Miami Real Estate news » South Florida foreclosures surge

South Florida foreclosures surge

Posted by Jean-Louis Delbeke - July 16th, 2010

The first six months of 2010 saw South Florida foreclosure activity jump nearly 10 percent, compared to the same period in 2009.

In the first half of the year, foreclosures continued to ravage South Florida’s housing market, with one out of every 30 homes experiencing distress, according to a report released Thursday by RealtyTrac. The Irvine, Calif., company predicted little change in the picture for the last six months of 2010 — more than 3 million homes nationwide are forecast to fall victim to foreclosure this year, pushing home prices further down.

Between January and June, there were 95,357 foreclosures in South Florida — an increase of 9.5 percent over the same six-month period in 2009. RealtyTrac’s figures combine initial foreclosure filings, auction notices and bank repossessions, the final step in the foreclosure process.

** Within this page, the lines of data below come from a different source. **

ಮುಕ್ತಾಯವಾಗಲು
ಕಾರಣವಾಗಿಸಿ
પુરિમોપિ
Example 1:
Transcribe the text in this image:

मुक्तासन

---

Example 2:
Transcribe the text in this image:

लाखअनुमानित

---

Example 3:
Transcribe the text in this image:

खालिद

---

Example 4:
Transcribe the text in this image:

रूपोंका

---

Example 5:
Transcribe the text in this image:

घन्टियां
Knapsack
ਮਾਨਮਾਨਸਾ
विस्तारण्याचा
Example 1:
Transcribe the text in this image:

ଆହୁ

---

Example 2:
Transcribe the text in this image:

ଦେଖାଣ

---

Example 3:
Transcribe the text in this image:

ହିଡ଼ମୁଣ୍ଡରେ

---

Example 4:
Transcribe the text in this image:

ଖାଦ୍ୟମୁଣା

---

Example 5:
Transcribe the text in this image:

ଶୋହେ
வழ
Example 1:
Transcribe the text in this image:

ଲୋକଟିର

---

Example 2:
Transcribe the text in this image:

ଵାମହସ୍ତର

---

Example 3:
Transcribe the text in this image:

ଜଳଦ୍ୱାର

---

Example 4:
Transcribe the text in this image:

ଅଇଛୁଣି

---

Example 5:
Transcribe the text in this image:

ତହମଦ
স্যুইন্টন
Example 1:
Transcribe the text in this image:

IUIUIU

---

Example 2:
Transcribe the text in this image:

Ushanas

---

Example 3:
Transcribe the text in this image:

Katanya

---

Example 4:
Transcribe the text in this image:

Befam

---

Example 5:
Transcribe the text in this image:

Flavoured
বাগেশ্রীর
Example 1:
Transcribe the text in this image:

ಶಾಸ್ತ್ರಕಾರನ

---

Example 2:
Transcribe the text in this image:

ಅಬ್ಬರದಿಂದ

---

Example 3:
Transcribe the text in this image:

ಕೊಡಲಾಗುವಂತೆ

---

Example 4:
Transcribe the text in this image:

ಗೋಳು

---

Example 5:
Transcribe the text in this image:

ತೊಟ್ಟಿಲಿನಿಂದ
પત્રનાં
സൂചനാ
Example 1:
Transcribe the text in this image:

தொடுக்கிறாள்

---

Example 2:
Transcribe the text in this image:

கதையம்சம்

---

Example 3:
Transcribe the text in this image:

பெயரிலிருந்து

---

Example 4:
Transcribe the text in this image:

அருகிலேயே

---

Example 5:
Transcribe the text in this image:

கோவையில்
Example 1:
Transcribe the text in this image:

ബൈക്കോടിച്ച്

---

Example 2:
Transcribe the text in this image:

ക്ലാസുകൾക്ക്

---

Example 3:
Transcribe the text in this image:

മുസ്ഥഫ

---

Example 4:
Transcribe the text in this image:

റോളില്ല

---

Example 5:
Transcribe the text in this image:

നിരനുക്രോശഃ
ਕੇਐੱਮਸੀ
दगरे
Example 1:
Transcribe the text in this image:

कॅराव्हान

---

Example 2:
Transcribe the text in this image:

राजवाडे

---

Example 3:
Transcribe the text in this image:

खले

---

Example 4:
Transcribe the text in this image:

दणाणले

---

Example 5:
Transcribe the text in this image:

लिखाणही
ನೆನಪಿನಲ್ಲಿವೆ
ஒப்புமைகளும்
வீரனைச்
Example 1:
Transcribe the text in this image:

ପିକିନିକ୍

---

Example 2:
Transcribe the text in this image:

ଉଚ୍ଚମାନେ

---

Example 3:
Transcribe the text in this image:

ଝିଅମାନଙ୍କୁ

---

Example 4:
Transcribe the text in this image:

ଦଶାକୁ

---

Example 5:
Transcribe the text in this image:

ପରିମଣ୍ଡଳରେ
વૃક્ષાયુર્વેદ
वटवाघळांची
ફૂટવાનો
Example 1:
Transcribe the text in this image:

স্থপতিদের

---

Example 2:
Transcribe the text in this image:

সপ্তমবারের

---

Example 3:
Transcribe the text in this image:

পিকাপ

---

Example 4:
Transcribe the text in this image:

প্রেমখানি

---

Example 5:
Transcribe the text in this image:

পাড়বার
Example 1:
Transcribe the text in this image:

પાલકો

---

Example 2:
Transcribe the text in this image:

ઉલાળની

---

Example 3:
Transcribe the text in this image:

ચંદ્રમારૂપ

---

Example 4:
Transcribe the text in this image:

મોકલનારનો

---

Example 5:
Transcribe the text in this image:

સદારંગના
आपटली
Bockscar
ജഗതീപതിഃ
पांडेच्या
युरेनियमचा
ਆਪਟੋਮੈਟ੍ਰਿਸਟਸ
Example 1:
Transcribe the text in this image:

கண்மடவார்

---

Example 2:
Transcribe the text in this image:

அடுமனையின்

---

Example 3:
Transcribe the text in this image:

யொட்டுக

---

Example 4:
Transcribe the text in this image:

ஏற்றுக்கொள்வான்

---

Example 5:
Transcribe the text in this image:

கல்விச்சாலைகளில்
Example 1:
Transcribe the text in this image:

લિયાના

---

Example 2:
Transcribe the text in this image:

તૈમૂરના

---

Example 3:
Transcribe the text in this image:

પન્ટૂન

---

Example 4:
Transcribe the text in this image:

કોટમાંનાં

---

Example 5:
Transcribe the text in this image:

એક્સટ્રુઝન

In Miami-Dade County, 38,395 properties were in foreclosure between January and June, representing an increase of 11.5 percent over the same period last year, according to RealtyTrac’s Midyear 2010 U.S. Foreclosure Market Report.

As these properties continue to pour on to the market, they put downward pressure on home prices and stand squarely in the way of a housing market recovery, said Jack McCabe, chief executive of McCabe Research & Consulting in Deerfield Beach.

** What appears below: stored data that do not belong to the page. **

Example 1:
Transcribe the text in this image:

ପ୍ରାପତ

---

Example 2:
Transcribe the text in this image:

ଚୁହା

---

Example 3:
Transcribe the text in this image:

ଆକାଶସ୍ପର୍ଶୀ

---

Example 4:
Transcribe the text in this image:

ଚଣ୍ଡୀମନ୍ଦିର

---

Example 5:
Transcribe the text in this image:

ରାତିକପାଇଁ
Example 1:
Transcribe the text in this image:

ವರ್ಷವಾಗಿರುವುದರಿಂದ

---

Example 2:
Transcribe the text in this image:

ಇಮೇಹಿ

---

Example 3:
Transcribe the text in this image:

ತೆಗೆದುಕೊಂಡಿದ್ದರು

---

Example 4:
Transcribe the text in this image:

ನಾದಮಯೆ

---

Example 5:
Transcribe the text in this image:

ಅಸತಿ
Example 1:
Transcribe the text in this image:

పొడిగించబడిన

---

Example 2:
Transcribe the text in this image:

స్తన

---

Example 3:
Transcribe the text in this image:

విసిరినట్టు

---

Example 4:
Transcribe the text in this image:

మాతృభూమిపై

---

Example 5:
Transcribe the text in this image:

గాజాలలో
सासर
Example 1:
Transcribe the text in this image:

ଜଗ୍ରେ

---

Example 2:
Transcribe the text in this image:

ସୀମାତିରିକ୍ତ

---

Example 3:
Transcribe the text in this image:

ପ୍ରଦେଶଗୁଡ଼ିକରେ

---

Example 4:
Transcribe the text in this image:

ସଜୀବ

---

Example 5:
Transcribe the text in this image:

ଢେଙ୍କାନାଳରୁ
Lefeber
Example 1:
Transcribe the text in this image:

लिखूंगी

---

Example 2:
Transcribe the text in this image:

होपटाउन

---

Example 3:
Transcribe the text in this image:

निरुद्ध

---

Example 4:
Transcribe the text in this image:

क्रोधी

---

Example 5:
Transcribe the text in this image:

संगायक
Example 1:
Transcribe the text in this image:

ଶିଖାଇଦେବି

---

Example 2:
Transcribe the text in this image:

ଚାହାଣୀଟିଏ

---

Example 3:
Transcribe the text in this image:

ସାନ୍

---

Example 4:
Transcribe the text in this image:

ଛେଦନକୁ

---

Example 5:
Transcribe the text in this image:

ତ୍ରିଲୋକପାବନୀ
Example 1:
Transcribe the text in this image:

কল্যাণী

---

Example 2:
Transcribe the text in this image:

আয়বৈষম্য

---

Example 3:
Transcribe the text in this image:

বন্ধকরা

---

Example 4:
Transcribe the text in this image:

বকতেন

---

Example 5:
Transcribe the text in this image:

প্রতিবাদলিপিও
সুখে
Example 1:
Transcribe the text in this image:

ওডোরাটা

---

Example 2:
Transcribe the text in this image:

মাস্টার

“We’re not going to see any stability in our housing markets, until these distressed properties wind their way through the system,” he said, predicting a return to normalcy sometime in 2012.

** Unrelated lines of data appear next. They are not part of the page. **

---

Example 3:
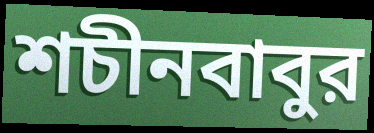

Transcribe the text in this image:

শচীনবাবুর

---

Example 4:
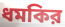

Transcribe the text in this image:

ধমকির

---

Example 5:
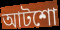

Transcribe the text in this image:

আটশো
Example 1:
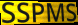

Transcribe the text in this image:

SSPMS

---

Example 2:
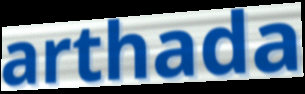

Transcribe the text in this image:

arthada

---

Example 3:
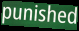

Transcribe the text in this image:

punished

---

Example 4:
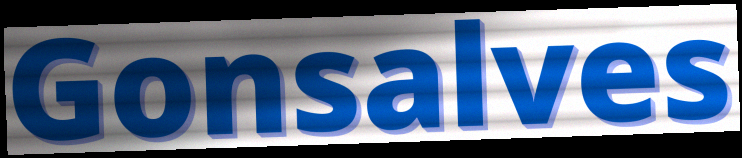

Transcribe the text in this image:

Gonsalves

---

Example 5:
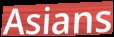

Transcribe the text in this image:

Asians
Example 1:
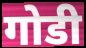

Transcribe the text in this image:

गोडी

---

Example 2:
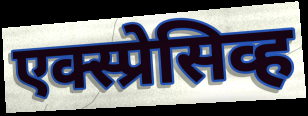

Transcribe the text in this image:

एक्स्प्रेसिव्ह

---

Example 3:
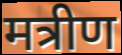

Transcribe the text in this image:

मत्रीण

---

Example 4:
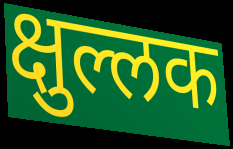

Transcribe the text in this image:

क्षुल्लक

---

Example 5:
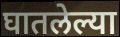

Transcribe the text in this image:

घातलेल्या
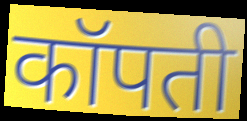
कॉपती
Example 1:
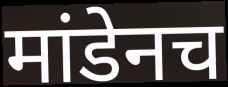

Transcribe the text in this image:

मांडेनच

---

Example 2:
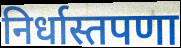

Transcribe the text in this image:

निर्धास्तपणा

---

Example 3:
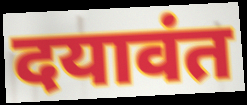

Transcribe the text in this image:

दयावंत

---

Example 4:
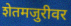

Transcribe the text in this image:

शेतमजुरीवर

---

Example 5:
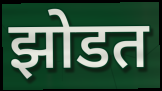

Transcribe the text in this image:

झोडत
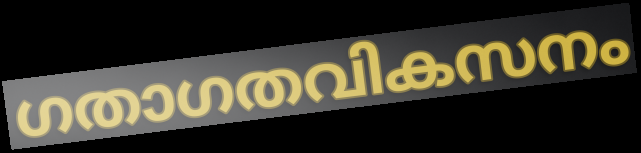
ഗതാഗതവികസനം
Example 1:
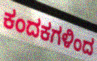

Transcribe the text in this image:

ಕಂದಕಗಳಿಂದ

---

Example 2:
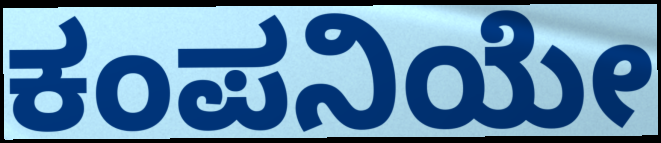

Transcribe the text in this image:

ಕಂಪನಿಯೇ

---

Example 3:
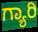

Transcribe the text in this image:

ಗ್ಯಾರಿ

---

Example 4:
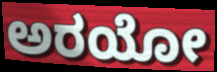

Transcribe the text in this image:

ಅರಯೋ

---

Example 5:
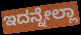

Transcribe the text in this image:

ಇದನ್ನೇಲ್ಲಾ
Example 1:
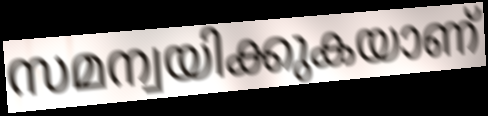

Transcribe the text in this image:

സമന്വയിക്കുകയാണ്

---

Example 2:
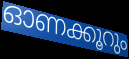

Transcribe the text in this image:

ഓണക്കൂറും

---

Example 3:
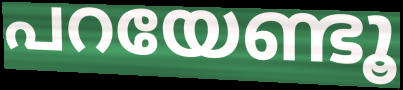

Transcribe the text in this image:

പറയേണ്ടൂ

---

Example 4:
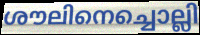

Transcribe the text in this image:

ശൗലിനെച്ചൊല്ലി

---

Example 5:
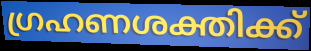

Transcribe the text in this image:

ഗ്രഹണശക്തിക്ക്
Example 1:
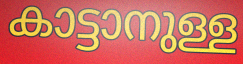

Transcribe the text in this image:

കാട്ടാനുള്ള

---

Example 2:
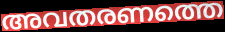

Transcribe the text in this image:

അവതരണത്തെ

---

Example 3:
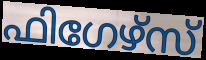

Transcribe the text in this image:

ഫിഗേഴ്സ്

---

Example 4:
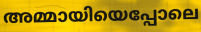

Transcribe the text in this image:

അമ്മായിയെപ്പോലെ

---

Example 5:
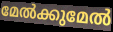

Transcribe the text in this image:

മേൽക്കുമേൽ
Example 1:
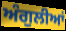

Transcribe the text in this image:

ਅੰਗੁਲੀਆਂ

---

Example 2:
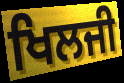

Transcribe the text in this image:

ਖਿਲਜੀ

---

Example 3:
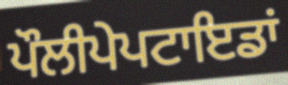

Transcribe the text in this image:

ਪੌਲੀਪੇਪਟਾਇਡਾਂ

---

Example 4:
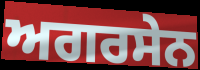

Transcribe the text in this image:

ਅਗਰਸੇਨ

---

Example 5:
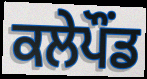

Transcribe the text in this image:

ਕਲੇਪੌਂਡ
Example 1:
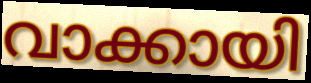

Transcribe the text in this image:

വാക്കായി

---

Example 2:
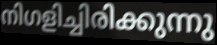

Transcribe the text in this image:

നിഗളിച്ചിരിക്കുന്നു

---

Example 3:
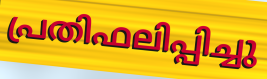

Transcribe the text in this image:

പ്രതിഫലിപ്പിച്ചു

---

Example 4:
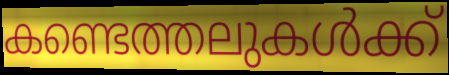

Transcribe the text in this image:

കണ്ടെത്തലുകൾക്ക്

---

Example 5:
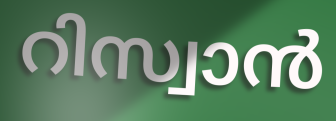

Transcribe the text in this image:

റിസ്വാൻ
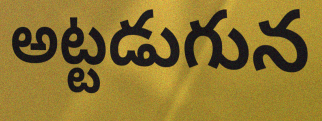
అట్టడుగున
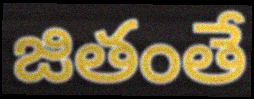
జితంతే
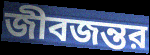
জীবজন্তর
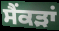
ਸੈਂਕੜਾਂ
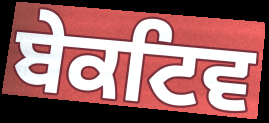
ਬੇਕਟਿਵ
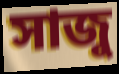
সাজু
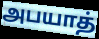
அபயாத்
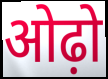
ओढ़ो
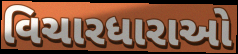
વિચારધારાઓ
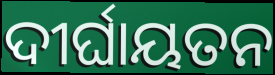
ଦୀର୍ଘାୟତନ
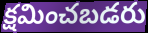
క్షమించబడరు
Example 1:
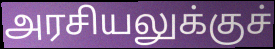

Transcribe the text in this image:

அரசியலுக்குச்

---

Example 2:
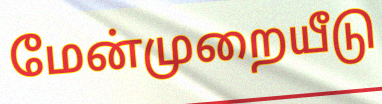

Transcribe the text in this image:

மேன்முறையீடு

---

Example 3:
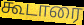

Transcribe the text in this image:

கூடாரை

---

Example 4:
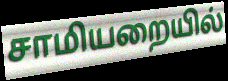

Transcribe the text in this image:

சாமியறையில்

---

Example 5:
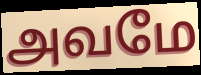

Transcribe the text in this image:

அவமே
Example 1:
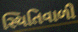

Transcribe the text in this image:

સ્થિતિવાળી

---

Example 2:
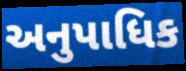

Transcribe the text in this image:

અનુપાધિક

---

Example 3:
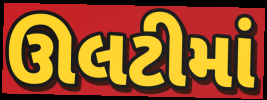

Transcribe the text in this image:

ઊલટીમાં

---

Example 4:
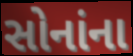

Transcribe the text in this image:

સોનાંના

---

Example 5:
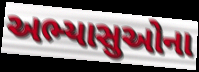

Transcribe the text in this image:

Broward County had 37,988 foreclosures in the first half of the year — one in every 21 homes — and saw a 3.6 percent increase in foreclosure activity compared to last year.

In Monroe County, there were 891 foreclosures between January and June, down about 2 percent.

While the number of distressed properties has increased this year, the first half of 2010 showed a slowdown in brand new foreclosure filings when compared to the first half of 2009, when foreclosure filings reached peak levels.

Anthony Askowitz, a broker and owner of two Re/Max offices, said the market is continuing to work through a large backlog of distressed homes, with many properties taking more than a year to slog to through the process.

“In many cases, some of these foreclosure suits took a year and a half,” said Askowitz, who has represented banks involved in foreclosures. “It’s a steady flow — we’re busy, but we were busy last year and the year before that.”

South Florida continues to outpace the nation in foreclosure action with one in every 30 homes under distress. Nationally, that number is one in every 78 homes. Florida ranked second in the nation in total foreclosures, behind California, the report found.

Nationwide, there were more than 1.9 million foreclosures in the first half of the year, an increase of 8 percent compared to the first half of 2009.

One trend highlighted in both the national and local figures was an increase in bank repossessions and a deceleration of new foreclosure filings.

A recent report by Bal-Harbour Based Condo Vultures showed that more than 24,000 properties in South Florida were repossessed by the bank in the first six months of the year. That’s an increase of 83 percent compared to the same period last year. New foreclosure filings were down 34 percent to just under 35,000, that report found. Nationally, bank repossessions were up 38 percent and new filings were down about 4 percent.

With foreclosures dominating home sales in South Florida — nearly half of all Miami-Dade home sales this year involved distressed properties — the pressure on home prices has been significant, RealtyTrac found.

Statewide, foreclosure sale prices were 28 percent below regular sales. In Miami-Dade, foreclosure sale prices averaged $149,236 in May, reflecting a 33 percent discount compared to traditional sales. In Broward, the average foreclosure price was $127,258, a discount of 21 percent.

“A big chunk of the inventory is going to be short sales and foreclosures,” said McCabe. “These distressed sales are going to be the price drivers moving forward.”